From now you have access the Database Home Page by either directly running a webbroswer on the lemon box or from another machine using tunneling
Example (from your laptop):- Run this ssh command
ssh -L 18080:localhost:8080 root@lemon.box
- Then go to "http://localhost:18080/apex"
- Run this ssh command
Create the Oracle lemon user
- On the Database Home Page, login as system user.
- Go to Home>Administration>Manage Database Users>Create Database User.
- Create a lemon user (use same password as the one you have set in the your QWG template).
- Give it all the privileges.
Initiate Databases
- Set the Oracle environment:
source /etc/lemon/lemon-ora.admin_env.sh
- Create databases:
$ sqlplus system@XE SQL*Plus: Release 10.2.0.1.0 - Production on Mon Nov 19 15:05:58 2007 Copyright (c) 1982, 2005, Oracle. All rights reserved. Enter password: Connected to: Oracle Database 10g Express Edition Release 10.2.0.1.0 - Production SQL>create tablespace LEMON_INDX logging datafile '/var/oracle/lemon_indx.dbf' size 500m autoextend on next 32m maxsize 2048m extent management local; SQL>create tablespace LEMON_DATA logging datafile '/var/oracle/lemon_data.dbf' size 1000m autoextend on next 32m maxsize 2048m extent management local; SQL>exit;
- You can now initialize databases
lemon-ora.admin --file=/etc/oramon-server.conf --create-schema lemon-ora.admin --file=/etc/oramon-server.conf --all
Make sure that the version of the cx_oracle package you get is compiled against the same version of Oracle you've installed. For Oracle 10g you can use cx_Oracle-4.3-10g-py24-1.i386.rpm available via rpmfind.
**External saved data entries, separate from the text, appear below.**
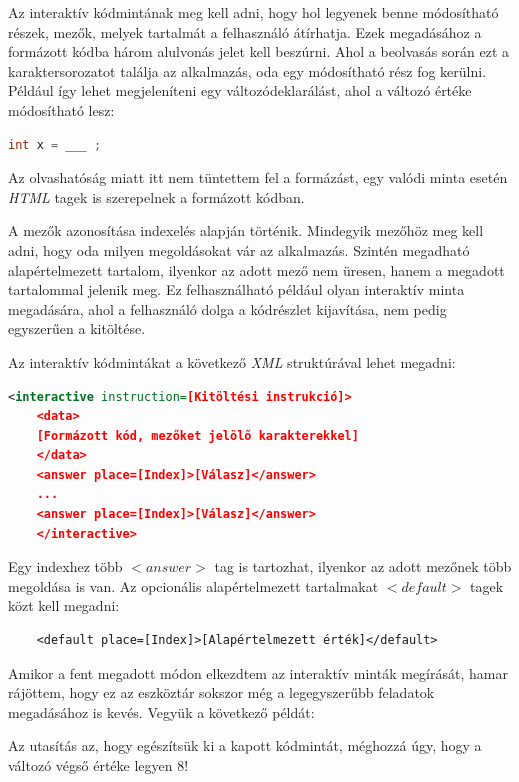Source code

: \documentclass[12pt,a4paper]{article}
\newcommand{\xml}{\textit{XML}\xspace}
\begin{document}
	Az interaktív kódmintának meg kell adni, hogy hol legyenek benne módosítható részek, mezők, melyek tartalmát a felhasználó átírhatja. Ezek megadásához a formázott kódba három alulvonás jelet kell beszúrni. Ahol a beolvasás során ezt a karaktersorozatot találja az alkalmazás, oda egy módosítható rész fog kerülni. Például így lehet megjeleníteni egy változódeklarálást, ahol a változó értéke módosítható lesz:
	
	\bigskip
	\begin{lstlisting}[language=Java]
	int x = ___ ;
	\end{lstlisting}  
	\bigskip
	
	Az olvashatóság miatt itt nem tüntettem fel a formázást, egy valódi minta esetén \textit{HTML} tagek is szerepelnek a formázott kódban.
	
	A mezők azonosítása indexelés alapján történik. Mindegyik mezőhöz meg kell adni, hogy oda milyen megoldásokat vár az alkalmazás. Szintén megadható alapértelmezett tartalom, ilyenkor az adott mező nem üresen, hanem a megadott tartalommal jelenik meg. Ez felhasználható például olyan interaktív minta megadására, ahol a felhasználó dolga a kódrészlet kijavítása, nem pedig egyszerűen a kitöltése.
	
	Az interaktív kódmintákat a következő \xml struktúrával lehet megadni:
	
	\bigskip
	\begin{lstlisting}[language=XML]
	<interactive instruction=[Kitöltési instrukció]>
	<data>
	[Formázott kód, mezőket jelölő karakterekkel]
	</data>
	<answer place=[Index]>[Válasz]</answer>
	...
	<answer place=[Index]>[Válasz]</answer>
	</interactive>
	\end{lstlisting}
	\bigskip
	
	Egy indexhez több $<answer>$ tag is tartozhat, ilyenkor az adott mezőnek több megoldása is van. Az opcionális alapértelmezett tartalmakat $<default>$ tagek közt kell megadni:
	
	\bigskip %
	\begin{lstlisting}
	<default place=[Index]>[Alapértelmezett érték]</default>
	\end{lstlisting}
	\bigskip
	
	Amikor a fent megadott módon elkezdtem az interaktív minták megírását, hamar rájöttem, hogy ez az eszköztár sokszor még a legegyszerűbb feladatok megadásához is kevés. Vegyük a következő példát:
	
	Az utasítás az, hogy egészítsük ki a kapott kódmintát, méghozzá úgy, hogy a változó végső értéke legyen 8!
	
\end{document}
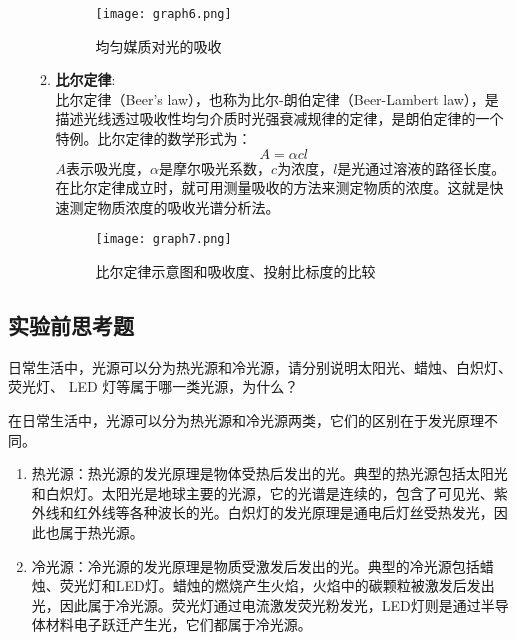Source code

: \documentclass[dvipsnames, svgnames,a4paper,11pt]{article}
\begin{document}
\begin{enumerate}
\begin{enumerate}
					\begin{figure}[htbp]
						\centering
						\texttt{[image: graph6.png]}
						\caption{均匀媒质对光的吸收}
						\label{fig:graph6}
					\end{figure}
					
				\item \textbf{比尔定律}:\\
					比尔定律（Beer's law），也称为比尔-朗伯定律（Beer-Lambert law），是描述光线透过吸收性均匀介质时光强衰减规律的定律，是朗伯定律的一个特例。比尔定律的数学形式为：
					\[ A = \alpha c l \]
					$A$表示吸光度，$\alpha$是摩尔吸光系数，$c$为浓度，$l$是光通过溶液的路径长度。
					在比尔定律成立时，就可用测量吸收的方法来测定物质的浓度。这就是快速测定物质浓度的吸收光谱分析法。
					
					\begin{figure}[htbp]
						\centering
						\texttt{[image: graph7.png]}
						\caption{比尔定律示意图和吸收度、投射比标度的比较}
						\label{fig:graph7}
					\end{figure}
					
				
			\end{enumerate}
		
	\end{enumerate}


\subsection{实验前思考题}
	\begin{question}
		日常生活中，光源可以分为热光源和冷光源，请分别说明太阳光、蜡烛、白炽灯、荧光灯、 LED 灯等属于哪一类光源，为什么？
	\end{question}
	
	在日常生活中，光源可以分为热光源和冷光源两类，它们的区别在于发光原理不同。
	\begin{enumerate}
		\item 热光源：热光源的发光原理是物体受热后发出的光。典型的热光源包括太阳光和白炽灯。太阳光是地球主要的光源，它的光谱是连续的，包含了可见光、紫外线和红外线等各种波长的光。白炽灯的发光原理是通电后灯丝受热发光，因此也属于热光源。
		
		\item 冷光源：冷光源的发光原理是物质受激发后发出的光。典型的冷光源包括蜡烛、荧光灯和LED灯。蜡烛的燃烧产生火焰，火焰中的碳颗粒被激发后发出光，因此属于冷光源。荧光灯通过电流激发荧光粉发光，LED灯则是通过半导体材料电子跃迁产生光，它们都属于冷光源。
	\end{enumerate}
	
\end{document}
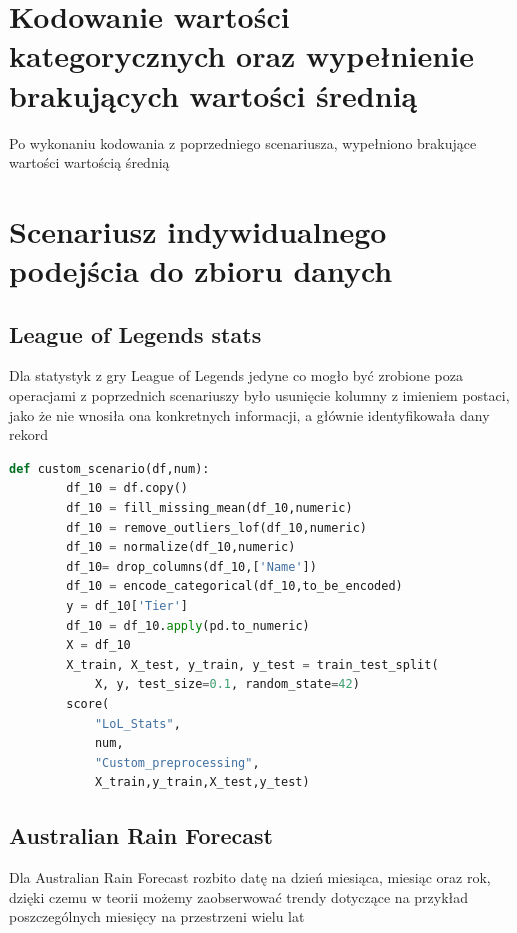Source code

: \documentclass{book}
\begin{document}
\section{Kodowanie wartości kategorycznych oraz wypełnienie 
brakujących wartości średnią}
Po wykonaniu kodowania z poprzedniego scenariusza, 
wypełniono brakujące wartości wartością średnią
\section{Scenariusz indywidualnego podejścia do zbioru danych}
\subsection{League of Legends stats}
Dla statystyk z gry League of Legends jedyne co mogło być zrobione 
poza operacjami z poprzednich scenariuszy było usunięcie kolumny z 
imieniem postaci, jako że nie wnosiła ona konkretnych informacji, 
a głównie identyfikowała dany rekord

\begin{lstlisting}[language=Python, caption={Indywidualny 
    scenariusz dla zestawu danych LoL Stats}, captionpos=b]
    def custom_scenario(df,num):
        df_10 = df.copy()
        df_10 = fill_missing_mean(df_10,numeric)
        df_10 = remove_outliers_lof(df_10,numeric)
        df_10 = normalize(df_10,numeric)
        df_10= drop_columns(df_10,['Name'])
        df_10 = encode_categorical(df_10,to_be_encoded)
        y = df_10['Tier']
        df_10 = df_10.apply(pd.to_numeric)
        X = df_10
        X_train, X_test, y_train, y_test = train_test_split(
            X, y, test_size=0.1, random_state=42)
        score(
            "LoL_Stats",
            num,
            "Custom_preprocessing",
            X_train,y_train,X_test,y_test)
\end{lstlisting}

\subsection{Australian Rain Forecast}
Dla Australian Rain Forecast rozbito datę na dzień miesiąca, 
miesiąc oraz rok, dzięki czemu w teorii możemy zaobserwować 
trendy dotyczące na przykład poszczególnych miesięcy na przestrzeni 
wielu lat
\end{document}

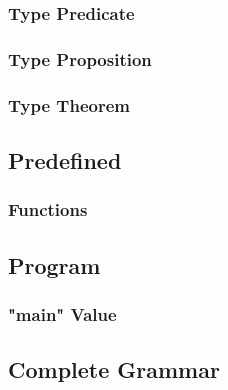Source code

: \documentclass{article}
\begin{document}
\subsubsection{Type Predicate}

\subsubsection{Type Proposition}

\subsubsection{Type Theorem}

\subsection{Predefined}

\subsubsection{Functions}

\subsection{Program}

\subsubsection{"main" Value}

\subsection{Complete Grammar}
\end{document}
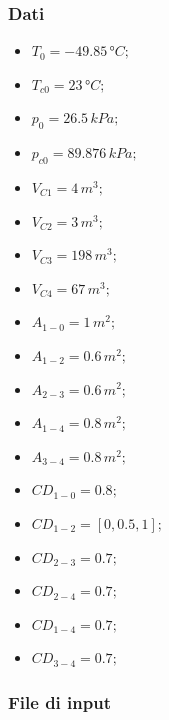 \documentclass{article}
\begin{document}
        \subsubsection{Dati}
        \begin{itemize}
            \item $\displaystyle T_0 = -49.85\,°C;$ \
            \item $\displaystyle T_{c0} = 23\,°C;$ \
            \item $\displaystyle p_0 = 26.5\,kPa;$ \
            \item $\displaystyle p_{c0} = 89.876\,kPa;$ \
            \item $\displaystyle V_{C1} = 4\,m^3;$ \
            \item $\displaystyle V_{C2} = 3\,m^3;$ \
            \item $\displaystyle V_{C3} = 198\,m^3;$ \
            \item $\displaystyle V_{C4} = 67\,m^3;$ \
            \item $\displaystyle A_{1-0} = 1\,m^2;$ \
            \item $\displaystyle A_{1-2} = 0.6\,m^2;$ \
            \item $\displaystyle A_{2-3} = 0.6\,m^2;$ \
            \item $\displaystyle A_{1-4} = 0.8\,m^2;$ \
            \item $\displaystyle A_{3-4} = 0.8\,m^2;$ \
            \item $\displaystyle CD_{1-0} = 0.8;$ \
            \item $\displaystyle CD_{1-2} = [0, 0.5, 1];$ \
            \item $\displaystyle CD_{2-3} = 0.7;$ \
            \item $\displaystyle CD_{2-4} = 0.7;$ \
            \item $\displaystyle CD_{1-4} = 0.7;$ \
            \item $\displaystyle CD_{3-4} = 0.7;$ \
        \end{itemize}
        \clearpage
        \subsubsection{File di input}
\end{document}
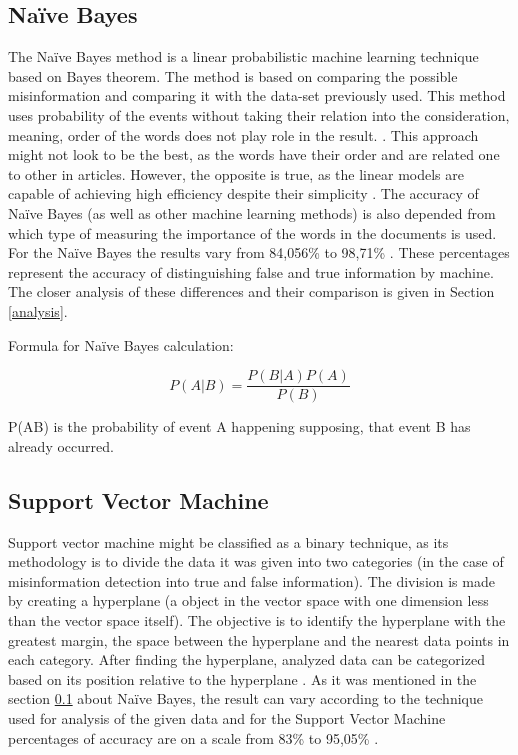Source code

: \documentclass[11pt ,english,a4paper]{article}
\begin{document}
\subsection{Naïve Bayes}\label{nb}
The Naïve Bayes method is a linear probabilistic machine learning technique based on Bayes theorem. The method is based on comparing the possible misinformation and comparing it with the data-set previously used. This method uses probability of the events without taking their relation into the consideration, meaning, order of the words does not play role in the result. \cite{sha20mach}. This approach might not look to be the best, as the words have their order and are related one to other in articles. However, the opposite is true, as the linear models are capable of achieving high efficiency despite their simplicity \cite{pod19mach}. The accuracy of Naïve Bayes (as well as other machine learning methods) is also depended from which type of measuring the importance of the words in the documents is used. For the Naïve Bayes the results vary from 84,056\% \cite{sha20mach} to 98,71\% \cite{bar21health}. These percentages represent the accuracy of distinguishing false and true information by machine. The closer analysis of these differences and their comparison is given in Section \ref{analysis}.

Formula for Naïve Bayes calculation: \cite{sha20mach}

\begin{equation}
P(A|B) = \frac{P(B|A)P(A)}{P(B)}
\end{equation}

P(A\textbar B) is the probability of event A happening supposing, that event B has already occurred.

\subsection{Support Vector Machine}\label{svm}
Support vector machine might be classified as a binary technique, as its methodology is to divide the data it was given into two categories \cite{pod19mach} (in the case of misinformation detection into true and false information). The division is made by creating a hyperplane (a object in the vector space with one dimension less than the vector space itself). The objective is to identify the hyperplane with the greatest margin, the space between the hyperplane and the nearest data points in each category. After finding the hyperplane, analyzed data can be categorized based on its position relative to the hyperplane \cite{sha20mach}.
As it was mentioned in the section \ref{nb} about Naïve Bayes, the result can vary according to the technique used for analysis of the given data and for the Support Vector Machine percentages of accuracy are on a scale from 83\% \cite{chap22unmask} to 95,05\% \cite{sha20mach}.
\end{document}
If you install the wrong version of cx_oracle you may get errors like this:
unable to import Oracle API: libclntsh.so.9.0: cannot open shared object file: No such file or directory
- Add this line in /etc/init.d/lemonmrd:
. /etc/sysconfig/httpd
afterexport PYTHONPATH
- Start services:
/etc/init.d/OraMon start /etc/init.d/lemonmrd start
OracleXE + LRF only
- Remove following functions from
/var/www/html/lrf/oracle.inc
:batchUpdate batchUpdateNC batchQuery